The skill and speed with which Ovchinnikov worked was well known, and he soon gained popularity amongst Europe’s royal families, becoming the official supplier for Alexander III of Russia, Vittorio Emmanuele II of Italy and Christian IX of Denmark. Ovchinnikov is especially well known for his efforts to educate his work force. In 1871, he founded a specialist school for trainee gold- and silversmiths, where they could study not just their craft but also traditional school subjects.
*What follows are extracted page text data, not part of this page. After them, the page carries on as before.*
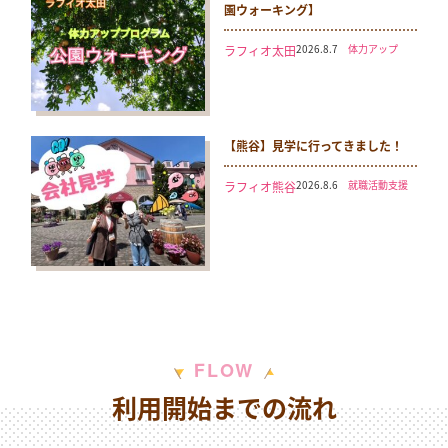
園ウォーキング】
2026.8.7
体力アップ
ラフィオ太田
【熊谷】見学に行ってきました！
2026.8.6
就職活動支援
ラフィオ熊谷
W
F
L
O
利用開始までの流れ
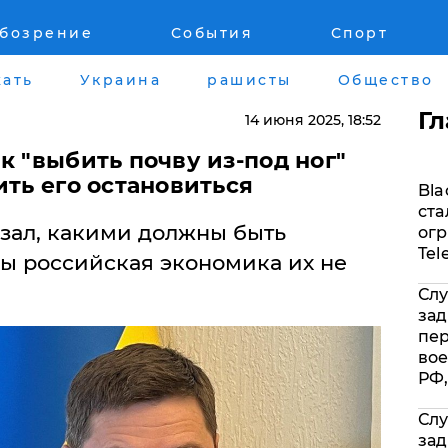
обозрение
События
Спорт
Война на Донбассе и в Крыму
Лайф стайл
ать
Украина
рашисты
Общество
"ДНР"
Здоровье
Г
14 июня 2025
, 18:52
"ЛНР"
Помощь прое
к "выбить почву из-под ног"
ить его остановиться
Bla
Оккупация Крыма
Стиль Диалог
ста
зал, какими должны быть
огр
Новости Крыма
Шоу-биз
Tel
бы российская экономика их не
Слу
Донбасс
Культура
зад
пе
Армия Украины
Общество
вое
РФ,
Слу
зад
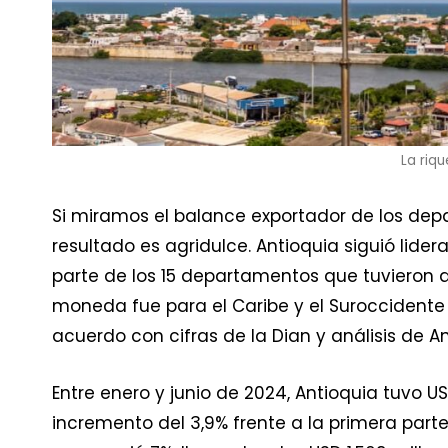
La riq
Si miramos el balance exportador de los depa
resultado es agridulce. Antioquia siguió lider
parte de los 15 departamentos que tuvieron a
moneda fue para el Caribe y el Suroccident
acuerdo con cifras de la Dian y análisis de A
Entre enero y junio de 2024, Antioquia tuvo U
incremento del 3,9% frente a la primera part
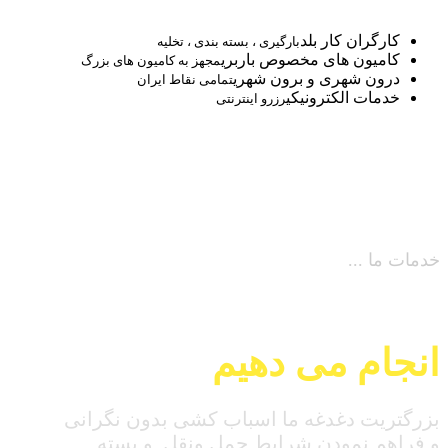
کارگران کار بلد
بارگیری ، بسته بندی ، تخلیه
کامیون های مخصوص باربری
مجهز به کامیون های بزرگ
درون شهری و برون شهری
تمامی نقاط ایران
خدمات الکترونیکی
رزرو اینترنتی
خدمات ما ...
ماموریت ما، کارهایی که
انجام می دهیم
؟
بزرگتریت دغدغه ما اسباب کشی بدون نگرانی
و فراهم نمودن شرایط حمل ونقل و بسته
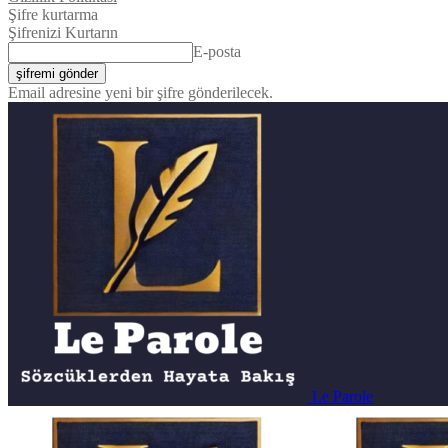
Şifre kurtarma
Şifrenizi Kurtarın
E-posta
Email adresine yeni bir şifre gönderilecek.
Le Parole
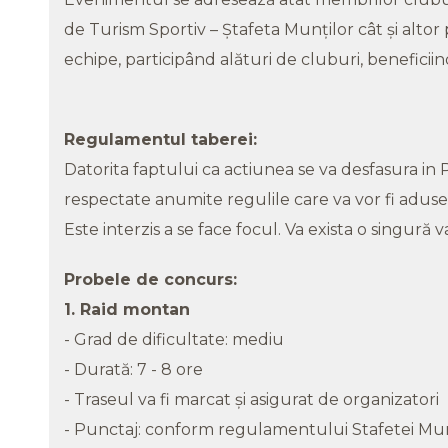
de Turism Sportiv – Ştafeta Munţilor cât şi alto
echipe, participând alături de cluburi, beneficiind
Regulamentul taberei:
Datorita faptului ca actiunea se va desfasura in P
respectate anumite regulile care va vor fi aduse 
Este interzis a se face focul. Va exista o singură 
Probele de concurs:
1. Raid montan
- Grad de dificultate: mediu
- Durată: 7 - 8 ore
- Traseul va fi marcat şi asigurat de organizatori
- Punctaj: conform regulamentului Stafetei Mun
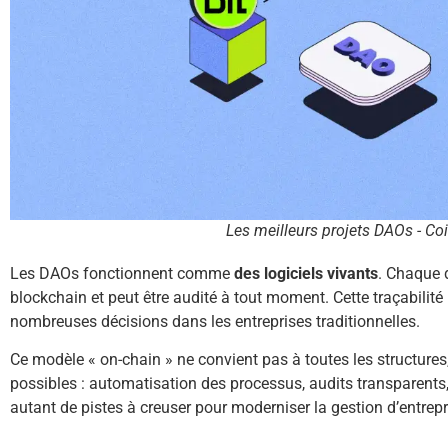
Les meilleurs projets DAOs - Co
Les DAOs fonctionnent comme
des logiciels vivants
. Chaque d
blockchain et peut être audité à tout moment. Cette traçabilité 
nombreuses décisions dans les entreprises traditionnelles.
Ce modèle « on-chain » ne convient pas à toutes les structures,
possibles : automatisation des processus, audits transparent
autant de pistes à creuser pour moderniser la gestion d’entrepr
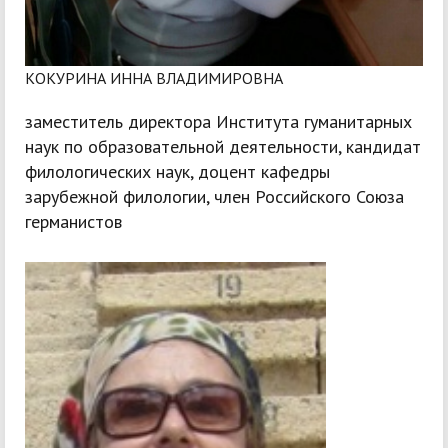
КОКУРИНА ИННА ВЛАДИМИРОВНА
заместитель директора Института гуманитарных
наук по образовательной деятельности, кандидат
филологических наук, доцент кафедры
зарубежной филологии, член Российского Союза
германистов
Ovchinnikov’s notable achievements and awards include the Légion d’Honneur (1867), the Order of the Iron Crown (1973), and serving in the Moscow City Duma (1876-1888). He exhibited his work for the first time in 1865 in Moscow. From this work, Ovchinnikov continued to exhibit internationally, including in Paris, Vienna and Copenhagen, as well as in Russia in Moscow, St Petersburg, Samara, Saratov and Salekhard. Ovchinnikov’s firm also received the imperial warrant in 1883.
Upon Ovchinnikov’s death in 1888, his sons Alexander, Nikolai, Pavel and Mikhail took over his workshop and continued to work until the Russian Revolution.